## begin DATA RECORDS

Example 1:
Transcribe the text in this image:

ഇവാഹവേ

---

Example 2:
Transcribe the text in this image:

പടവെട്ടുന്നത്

## end DATA RECORDS

■ **YOUR OBJECTIVE**: Rewrite all the records, changing "Transcribe" to "Write out" everywhere it occurs and keeping everything else the same.

■ **EXERCISE OUTPUT**:
Example 1:
Write out the text in this image:

ഇവാഹവേ

---

Example 2:
Write out the text in this image:

പടവെട്ടുന്നത്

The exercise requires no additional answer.